In the afterglow of Barack Obama’s historic victory, most people in the United States believed that race relations would improve. Nearly four years later, has that dream come true? Americans have no shortage of thoughtful opinions, and no consensus.
As the nation moves toward the multiracial future heralded by this son of an African father and white mother, the events of Obama’s first term, and what people make of them, help trace the racial arc of his presidency.
Shortly before the 2008 election, 56 percent of Americans surveyed by the Gallup organization said that race relations would improve if Obama were elected. One day after his victory, 70 percent said race relations would improve and only 10 percent predicted they would get worse.
Just weeks after taking office, Obama said, ‘‘There was justifiable pride on the part of the country that we had taken a step to move us beyond some of the searing legacies of racial discrimination.’’
Then he joked, ‘‘But that lasted about a day.’’ Or, rather, three months.
By July 2009, the black Harvard professor Henry Louis Gates was arrested for yelling at a white police officer who questioned whether Gates had broken into his own home. Asked to comment, Obama said he didn’t know all the facts, but Gates was a personal friend and the officer had acted ‘‘stupidly.’’
The uproar was immediate. Obama acknowledged afterward, ‘‘I could’ve calibrated those words differently.’’
Ed Cattaneo, a retired computer training manager from Cape May, N.J., points to that episode as evidence of how Obama has hurt race relations.
‘‘He’s made them terrible,’’ says Cattaneo, who is white.
He also sees Obama as siding against white people through actions such as his Justice Department’s decision to drop voter intimidation charges against New Black Panthers and in a program to turn out the black vote called ‘‘African-Americans for Obama.’’
Larry Sharkey, also white, draws different conclusions from the past four years.
‘‘Attitudes are much better,’’ Sharkey says as he slices meat in a Philadelphia butcher shop. He remembers welcoming a black family that moved next door to him 20 years ago in Claymont, Del. A white neighbor advised him not to associate with the new arrivals, warning, ‘‘Your property values are going to go down.’’
That would never happen today, Sharkey says.

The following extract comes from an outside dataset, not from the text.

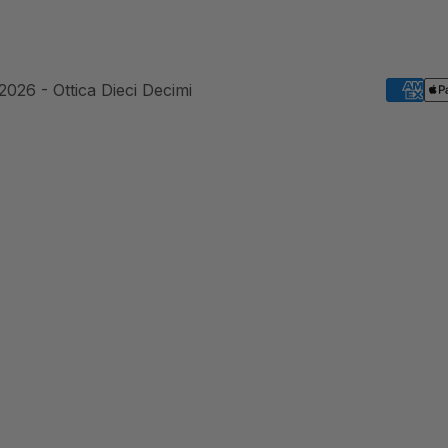
2026 - Ottica Dieci Decimi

As Obama dealt with fallout from the Gates affair during the summer of 2009, the Tea Party coalesced out of opposition to Obama’s stimulus and health care proposals. The vast majority of Tea Party followers were white. A small number of them displayed racist signs or were connected to white supremacist groups, prompting the question: Are Obama’s opponents motivated by dislike of the president’s policies, his race — or both?
As that debate grew, Obama retreated to the race-neutral stance that has been a hallmark of his career. An October 2009 Gallup poll showed a large drop in racial optimism since the election, with 41 percent of respondents saying that race relations had improved under Obama. Thirty-five percent said there was no change and 22 percent said race relations were worse.

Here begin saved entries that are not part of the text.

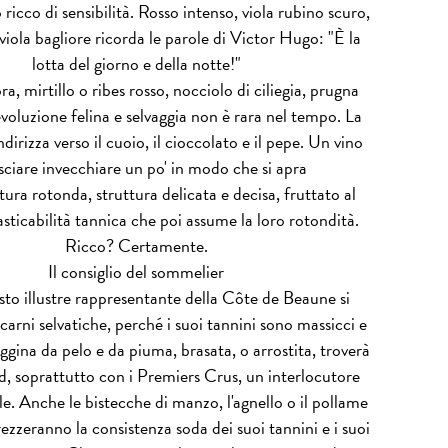
 ricco di sensibilità. Rosso intenso, viola rubino scuro,
 viola bagliore ricorda le parole di Victor Hugo: "È la
lotta del giorno e della notte!"
, mirtillo o ribes rosso, nocciolo di ciliegia, prugna
voluzione felina e selvaggia non è rara nel tempo. La
ndirizza verso il cuoio, il cioccolato e il pepe. Un vino
sciare invecchiare un po' in modo che si apra
tura rotonda, struttura delicata e decisa, fruttato al
asticabilità tannica che poi assume la loro rotondità.
Ricco? Certamente.
Il consiglio del sommelier
to illustre rappresentante della Côte de Beaune si
 carni selvatiche, perché i suoi tannini sono massicci e
aggina da pelo e da piuma, brasata, o arrostita, troverà
 soprattutto con i Premiers Crus, un interlocutore
e. Anche le bistecche di manzo, l'agnello o il pollame
zzeranno la consistenza soda dei suoi tannini e i suoi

The president has discussed race in occasional speeches to groups such as the National Urban League or the National Council of La Raza, and in interviews with Hispanic and African-American media outlets. But he usually walks a careful line, allowing the nation to get used to the idea of a black president without doing things to make race seem a central aspect of his governance.
‘‘There is a totally different psychological frame of reference that this country has never had,’’ says William Smith, executive director of the National Center for Race Amity at Wheelock College. He cites evidence of progress from the mind-set of children in his programs to new history curriculums in Deep South schools.